→ REQUIRED WORK
1. According to the vitamin D mortality abstract, how many trials and participants did the meta-analysis identify?
2. Continue the vitamin D mortality abstract past its final sentence.
____ TEXT SECTION
Zhang Y, Fang F, Tang J, et al. Association between vitamin D supplementation and mortality: systematic review and meta-analysis. BMJ. 2019 Aug 12;366:l4673. doi: 10.1136/bmj.l4673. (Systematic review)

OBJECTIVE: To investigate whether vitamin D supplementation is associated with lower mortality in adults.

DESIGN: Systematic review and meta-analysis of randomised controlled trials.

DATA SOURCES: Medline, Embase, and the Cochrane Central Register from their inception to 26 December 2018.

ELIGIBILITY CRITERIA FOR SELECTING STUDIES: Randomised controlled trials comparing vitamin D supplementation with a placebo or no treatment for mortality were included. Independent data extraction was conducted and study quality assessed. A meta-analysis was carried out by using fixed effects and random effects models to calculate risk ratio of death in the group receiving vitamin D supplementation and the control group.

MAIN OUTCOME MEASURES: All cause mortality.

RESULTS: 52 trials with a total of 75 454 participants were identified. Vitamin D supplementation was not associated with all cause mortality (risk ratio 0.98, 95% confidence interval 0.95 to 1.02, I2=0%), cardiovascular mortality (0.98, 0.88 to 1.08, 0%), or non-cancer, non-cardiovascular mortality (1.05, 0.93 to 1.18, 0%). Vitamin D supplementation statistically significantly reduced the risk of cancer death (0.84, 0.74 to 0.95, 0%). In subgroup analyses, all cause mortality was significantly lower in trials with vitamin D3 supplementation than in trials with vitamin D2 supplementation (P for interaction=0.04); neither vitamin D3 nor vitamin D2 was associated with a statistically significant reduction in all cause mortality.

CONCLUSIONS: Vitamin D supplementation alone was not associated with all cause mortality in adults compared with placebo or no treatment. Vitamin D supplementation reduced the risk of cancer death by 16%. Additional large clinical studies are needed to determine whether vitamin D3 supplementation is associated with lower all cause mortality.
________
____ DATA RECORDS
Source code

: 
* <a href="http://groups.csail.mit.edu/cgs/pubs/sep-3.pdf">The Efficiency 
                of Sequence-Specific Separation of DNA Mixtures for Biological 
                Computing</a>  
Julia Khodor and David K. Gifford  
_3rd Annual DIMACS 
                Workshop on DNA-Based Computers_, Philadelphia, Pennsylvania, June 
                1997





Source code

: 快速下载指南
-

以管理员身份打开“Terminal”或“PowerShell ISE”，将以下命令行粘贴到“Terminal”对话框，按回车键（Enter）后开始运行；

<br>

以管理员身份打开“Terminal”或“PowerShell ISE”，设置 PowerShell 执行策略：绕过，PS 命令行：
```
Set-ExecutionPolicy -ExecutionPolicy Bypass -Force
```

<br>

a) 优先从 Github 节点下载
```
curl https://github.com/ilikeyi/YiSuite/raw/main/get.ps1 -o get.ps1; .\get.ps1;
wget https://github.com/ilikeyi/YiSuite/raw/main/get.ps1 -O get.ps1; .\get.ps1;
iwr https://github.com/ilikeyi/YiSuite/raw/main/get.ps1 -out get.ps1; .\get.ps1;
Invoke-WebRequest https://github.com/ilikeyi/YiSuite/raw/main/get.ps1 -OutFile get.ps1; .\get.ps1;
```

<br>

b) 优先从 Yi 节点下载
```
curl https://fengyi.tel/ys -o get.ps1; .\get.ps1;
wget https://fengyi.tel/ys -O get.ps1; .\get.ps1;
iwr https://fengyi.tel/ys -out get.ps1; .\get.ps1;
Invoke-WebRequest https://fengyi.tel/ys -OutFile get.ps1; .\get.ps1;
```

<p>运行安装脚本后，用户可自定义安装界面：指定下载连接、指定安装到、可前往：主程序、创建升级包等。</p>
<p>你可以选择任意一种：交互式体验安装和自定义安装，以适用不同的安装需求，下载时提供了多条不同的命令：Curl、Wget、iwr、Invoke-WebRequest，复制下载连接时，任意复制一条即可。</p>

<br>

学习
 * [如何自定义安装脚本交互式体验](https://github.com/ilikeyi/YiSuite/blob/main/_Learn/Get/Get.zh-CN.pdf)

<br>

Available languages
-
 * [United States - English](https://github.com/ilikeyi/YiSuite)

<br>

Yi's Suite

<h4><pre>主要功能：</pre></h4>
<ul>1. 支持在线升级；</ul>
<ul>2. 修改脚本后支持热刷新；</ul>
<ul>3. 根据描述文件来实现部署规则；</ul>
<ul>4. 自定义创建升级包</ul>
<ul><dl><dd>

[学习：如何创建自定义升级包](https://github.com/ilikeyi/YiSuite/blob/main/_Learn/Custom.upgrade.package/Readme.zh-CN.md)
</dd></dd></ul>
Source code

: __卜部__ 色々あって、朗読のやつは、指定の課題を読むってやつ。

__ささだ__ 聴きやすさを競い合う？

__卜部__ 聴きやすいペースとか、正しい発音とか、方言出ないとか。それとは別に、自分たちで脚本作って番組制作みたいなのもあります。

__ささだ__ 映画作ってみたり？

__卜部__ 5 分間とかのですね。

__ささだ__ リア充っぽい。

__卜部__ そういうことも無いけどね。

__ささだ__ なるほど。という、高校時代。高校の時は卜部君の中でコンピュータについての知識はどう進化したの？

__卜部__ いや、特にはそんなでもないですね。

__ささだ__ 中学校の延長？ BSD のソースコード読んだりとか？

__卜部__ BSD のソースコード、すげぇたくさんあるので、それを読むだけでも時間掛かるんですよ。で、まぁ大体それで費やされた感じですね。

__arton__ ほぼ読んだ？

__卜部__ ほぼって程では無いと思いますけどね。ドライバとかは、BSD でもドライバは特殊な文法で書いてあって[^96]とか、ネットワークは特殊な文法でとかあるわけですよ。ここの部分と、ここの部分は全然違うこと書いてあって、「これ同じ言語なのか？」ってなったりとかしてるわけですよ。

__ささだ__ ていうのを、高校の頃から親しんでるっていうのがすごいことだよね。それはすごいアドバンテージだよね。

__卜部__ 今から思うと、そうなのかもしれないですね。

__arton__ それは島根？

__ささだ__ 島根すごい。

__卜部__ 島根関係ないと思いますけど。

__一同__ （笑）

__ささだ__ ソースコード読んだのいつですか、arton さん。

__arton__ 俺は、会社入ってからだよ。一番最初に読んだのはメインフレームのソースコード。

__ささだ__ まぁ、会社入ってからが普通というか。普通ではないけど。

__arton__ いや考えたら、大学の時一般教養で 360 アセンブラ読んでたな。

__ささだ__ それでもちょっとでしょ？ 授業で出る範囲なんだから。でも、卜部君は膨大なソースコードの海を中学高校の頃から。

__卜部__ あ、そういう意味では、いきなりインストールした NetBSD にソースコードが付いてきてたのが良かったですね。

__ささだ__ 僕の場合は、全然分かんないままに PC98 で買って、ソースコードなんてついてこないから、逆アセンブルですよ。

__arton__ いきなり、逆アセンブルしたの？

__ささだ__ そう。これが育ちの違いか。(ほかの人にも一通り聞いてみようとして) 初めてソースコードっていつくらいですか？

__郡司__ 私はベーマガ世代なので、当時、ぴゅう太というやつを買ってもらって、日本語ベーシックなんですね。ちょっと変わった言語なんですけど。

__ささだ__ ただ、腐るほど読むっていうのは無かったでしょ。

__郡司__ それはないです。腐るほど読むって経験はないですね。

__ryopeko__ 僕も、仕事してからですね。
________
→ RESPONSES FOR EACH TASK
1. 52 trials with a total of 75 454 participants.

2.
STUDY REGISTRATION: PROSPERO registration number CRD42018117823.

Related DynaMed Topics

Discipline Area Score
Internal Medicine 6 / 7
Family Medicine (FM)/General Practice (GP) 6 / 7
General Internal Medicine-Primary Care(US) 6 / 7
Public Health 5 / 7
Comments from MORE raters

General Internal Medicine-Primary Care(US) rater

I think most providers are aware of the reduction in cancer mortality.

General Internal Medicine-Primary Care(US) rater

A lot of physicians still test and treat for Vitamin D deficiency, often using outdated high thresholds, while many others treat empirically. There is probably little harm from this, but probably also little benefit as demonstrated in this review.

General Internal Medicine-Primary Care(US) rater

Many individuals take vitamin supplements hoping to improve their health or prevent future adverse health outcomes. This research informs decision-making around the value of vitamin D supplementation.

Internal Medicine rater

I wonder whether we will ever get the message across that for average risk people, we really owe them an apology for spending so much time talking about vitamin D. I wonder which vitamin will be the next distraction? Sorry for the cynicism, but we have real health issues that go unaddressed.

Internal Medicine rater

I would be suspicious of bias in the cancer death data.

Public Health rater

Well done systematic review showing the `decline` of Vitamin D. As more research is done, the initial enthusiasm for Vitamin D supplementation has progressively declined. I am unimpressed by the subgroup analyses and doubt that large trials looking specifically at cancer or the difference between D2 and D3 will ever show much of a positive benefit.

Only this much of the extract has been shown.